Unlike 2010, when rate hikes made RBS go underweight on India, Rambit Bhasin, the managing director and head of markets at RBS says it is a ‘different’ scenario today.
Unlike 2010, when rate hikes made RBS go underweight on India, Rambit Bhasin, the managing director and head of markets at RBS says it is a ‘different’ scenario today. “We are going out with the call, if this could be the last 25 bps or the last 50 bps. Therefore, the headwinds in banking sector could be behind us,” he says. Turning bullish on the banking sector, Bhasin also says it is one of the reasons why RBS thinks Nifty ‘will do better’.
Below is a transcript of Rambit Bhasin’s interview with CNBC-TV18. Also watch the accompanying video.
Q: What is that you expect from credit policy and from the rest of the year, in terms of tightening?

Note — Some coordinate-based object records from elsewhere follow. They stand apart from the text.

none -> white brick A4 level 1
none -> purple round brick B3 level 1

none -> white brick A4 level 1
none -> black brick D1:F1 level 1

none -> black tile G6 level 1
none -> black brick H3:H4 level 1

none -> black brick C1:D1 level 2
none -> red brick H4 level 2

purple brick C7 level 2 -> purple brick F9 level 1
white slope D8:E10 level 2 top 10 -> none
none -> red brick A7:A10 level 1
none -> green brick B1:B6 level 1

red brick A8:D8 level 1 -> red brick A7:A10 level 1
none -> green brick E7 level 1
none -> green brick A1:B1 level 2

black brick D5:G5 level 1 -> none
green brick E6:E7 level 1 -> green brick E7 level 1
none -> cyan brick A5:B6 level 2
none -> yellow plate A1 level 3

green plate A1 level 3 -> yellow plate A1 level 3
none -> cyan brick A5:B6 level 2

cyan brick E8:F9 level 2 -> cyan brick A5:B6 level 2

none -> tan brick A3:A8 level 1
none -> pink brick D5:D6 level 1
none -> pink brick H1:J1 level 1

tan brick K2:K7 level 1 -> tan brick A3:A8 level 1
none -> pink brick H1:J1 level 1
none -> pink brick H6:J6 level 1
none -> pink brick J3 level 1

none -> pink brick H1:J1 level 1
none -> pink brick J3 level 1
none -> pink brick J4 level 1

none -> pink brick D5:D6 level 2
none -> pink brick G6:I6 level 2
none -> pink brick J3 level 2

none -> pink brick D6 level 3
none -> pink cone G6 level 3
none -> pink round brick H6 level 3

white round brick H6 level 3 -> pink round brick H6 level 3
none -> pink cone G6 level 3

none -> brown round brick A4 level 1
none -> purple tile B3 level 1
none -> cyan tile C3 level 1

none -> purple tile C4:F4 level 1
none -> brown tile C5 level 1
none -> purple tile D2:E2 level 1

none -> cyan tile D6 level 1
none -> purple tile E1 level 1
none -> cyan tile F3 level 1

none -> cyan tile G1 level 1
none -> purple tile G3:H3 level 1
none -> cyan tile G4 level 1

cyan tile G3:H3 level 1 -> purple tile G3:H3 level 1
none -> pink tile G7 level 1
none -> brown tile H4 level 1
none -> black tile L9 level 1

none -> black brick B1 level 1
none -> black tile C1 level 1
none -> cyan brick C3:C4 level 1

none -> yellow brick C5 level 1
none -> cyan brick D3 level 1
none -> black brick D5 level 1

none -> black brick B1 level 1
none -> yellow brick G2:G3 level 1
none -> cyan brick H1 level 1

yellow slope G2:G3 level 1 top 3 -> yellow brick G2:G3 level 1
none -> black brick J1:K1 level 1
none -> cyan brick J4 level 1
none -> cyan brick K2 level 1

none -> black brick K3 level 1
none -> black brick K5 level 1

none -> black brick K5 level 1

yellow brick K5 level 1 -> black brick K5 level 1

A: The RBS view is that we have 50 basis points still to come including the one this week. We think there will be 25 bps on this meeting and another 25 bps after that. This could be 25 bps, a pause and then the RBI would look at the data coming in both from the growth perspective as well as from the inflation perspective, in terms of commodity prices etc.
One of the catalysts for the Indian markets, going forward could be a sense that RBI is not to hold as many central banks have over the last few weeks. This could probably bode well for the Indian markets starting August-September of this year, once the transmission effects are starting to have being felt through.
Q: Both India-China have been tightening interest rates, is there any talk about where rates could peak out first?
A: We got the sense that it will be India first and it is quite apparent. We have seen a huge rally when you look at the OIS swaps in one year. We have had literally a 75 bps move in the last 2 weeks. What’s pricing in today in the markets is just 1 rate hike of 25 bps and tight liquidity conditions, going forward for the next three to four months. While in terms of China, we still think that there is more to come.
Q: How are you positioned on the banks stocks which usually take the brunt of more tightening?
A: Our favourite sector continues to be the banking sector. We are also turning very bullish on the Indian markets. We have underperformed on an MSCI basis by about 18% or so over the last six to eight months, therefore, probably Nifty has about 24% weight of financials in it.
When we look back in October-November 2010, we were just starting to go through the rate cycle hikes it was one of the thought processes, or one of the reasoning’s for us to have sold Nifty and gone underweight in it. Today it is completely the opposite. We are going out with the call that if this could be the last 25 bps or the last 50 bps, so the headwinds in banking sector could be behind. Therefore, we are turning bullish on the banking sector and that’s one of the reasons why we think Nifty will do better.